Faith led Jesus’ disciples to give up everything, when Jesus called on them to do it, to leave behind an existence where getting ahead in this world is the first priority. So, “What about us, Jesus?” We have left all and followed You. Therefore what shall we have?” The answer? Assuredly I say to you, that in the regeneration, when the Son of Man sits on the throne of His glory, you who have followed Me will also sit on twelve thrones, judging the twelve tribes of Israel. And everyone who has left houses or brothers or sisters or father or mother or wife or children or lands, for My name’s sake, shall receive a hundredfold, and inherit eternal life. You aren’t welcomed into eternal life because you’re good. You’re welcomed in because Jesus is good, and you have been brought to trust in Him. Trusting in Jesus does require being prepared to leave behind everything on earth. But then there is the promise and the sure hope of far greater rewards in heaven. Not many people are willing to give up what they have on earth in the hope of future glory. Most people are like the rich young man; they walk away sad because they are unwilling to part with their earthly comfort. They walk away sad, because they don’t value Christ or think He is a Savior worth giving up earthly comfort for.

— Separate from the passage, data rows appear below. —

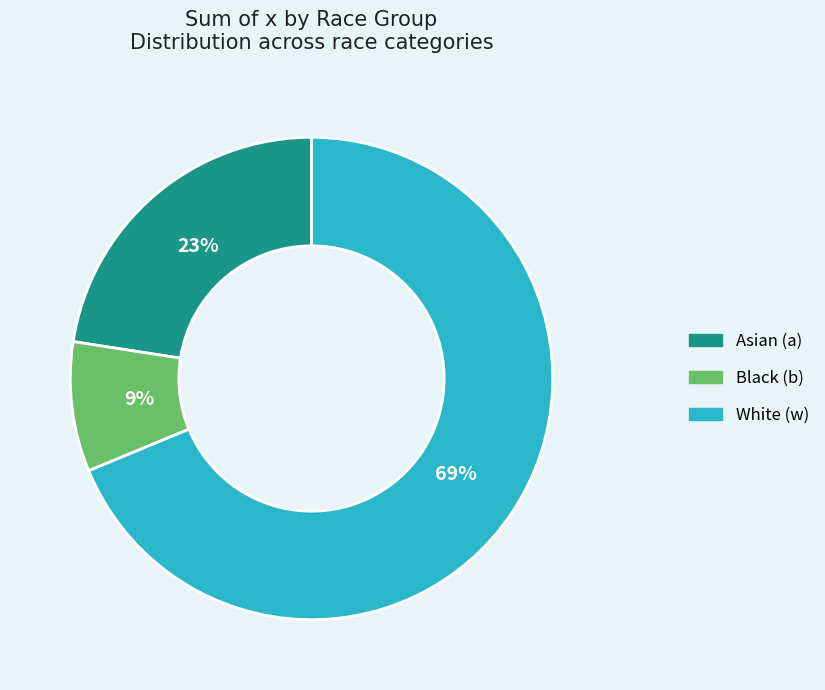

Does any single category account for the majority?

Yes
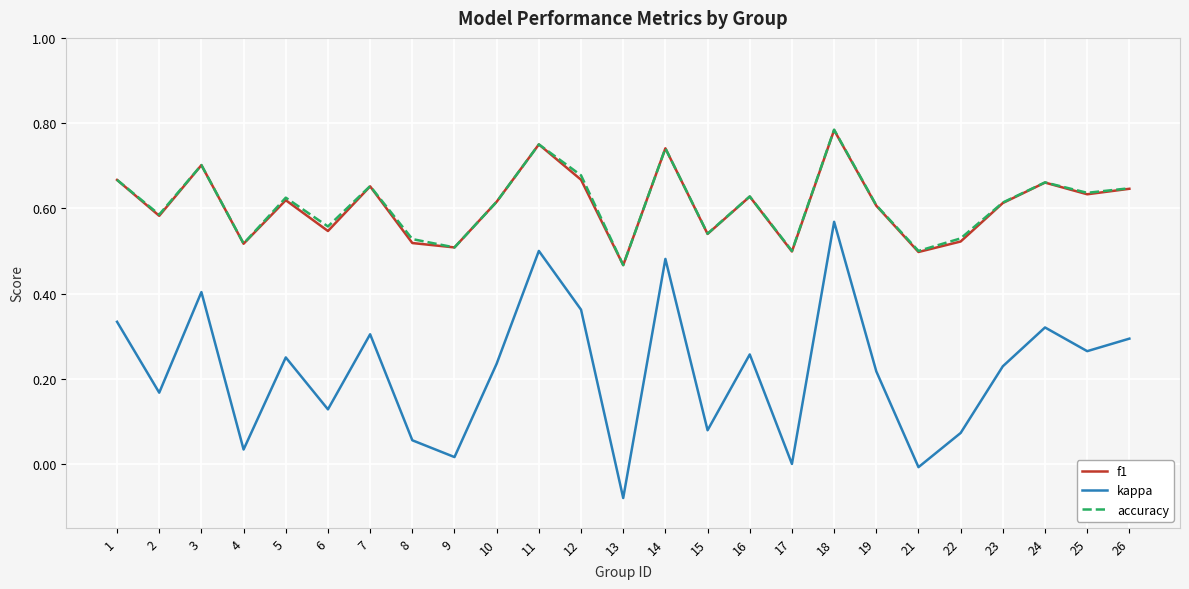

Is the value of f1 at 10 greater than the value of accuracy at 26?

No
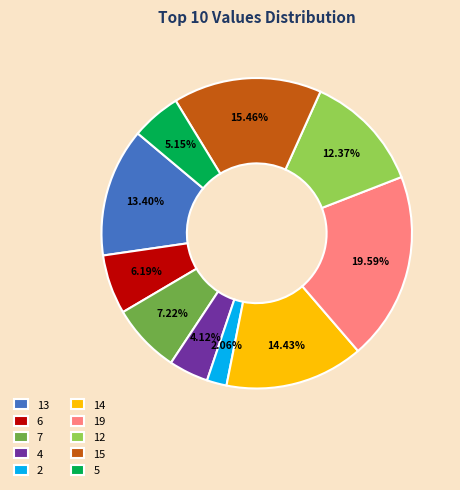

Is there any slice that represents more than half of the pie?

No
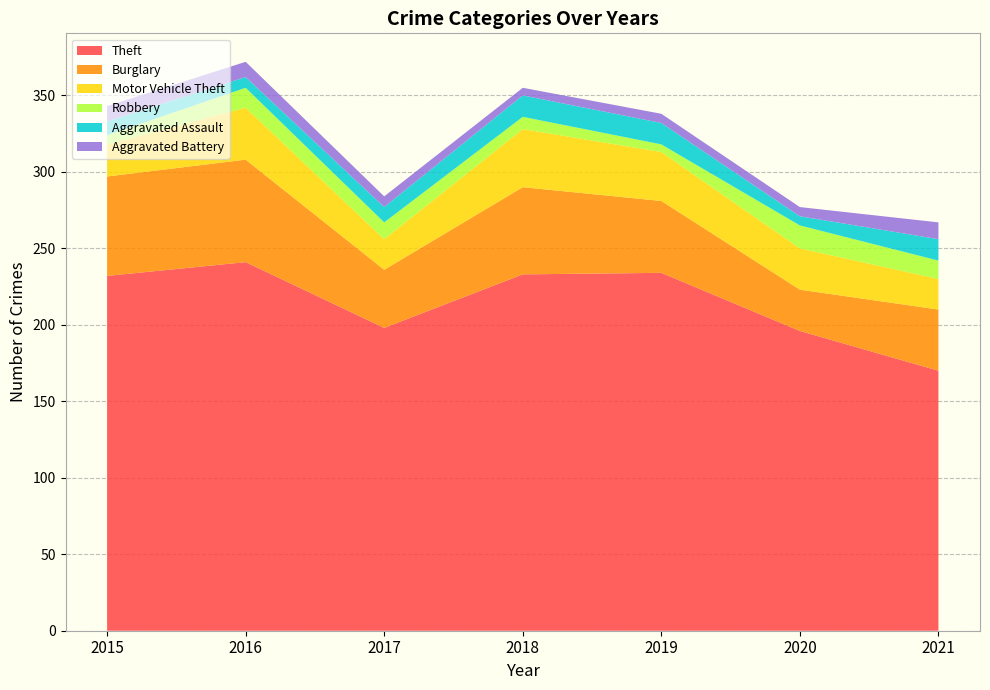

Reading left to right, transcribe all the data shown in this chart.

Theft: 2015=232	2016=241	2017=198	2018=233	2019=234	2020=196	2021=170
Burglary: 2015=65	2016=67	2017=38	2018=57	2019=47	2020=27	2021=40
Motor Vehicle Theft: 2015=21	2016=34	2017=20	2018=38	2019=32	2020=27	2021=20
Robbery: 2015=6	2016=13	2017=11	2018=8	2019=5	2020=15	2021=12
Aggravated Assault: 2015=9	2016=7	2017=10	2018=14	2019=14	2020=6	2021=14
Aggravated Battery: 2015=10	2016=10	2017=7	2018=5	2019=6	2020=6	2021=11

But we know better, don’t we? Because God, who is rich in mercy, because of His great love with which He loved us, even when we were dead in trespasses, made us alive together with Christ (by grace you have been saved)…that in the ages to come He might show the exceeding riches of His grace in His kindness toward us in Christ Jesus.
So stop pretending that you can ever do some good thing to gain eternal life. Don’t turn to Jesus for instructions on how to help yourself. Turn to Him to save you, and to give you eternal life as a gift. And then, trusting in Him, take up your cross and follow Him. Because nothing on earth compares to what He will give to those who love Him. Amen.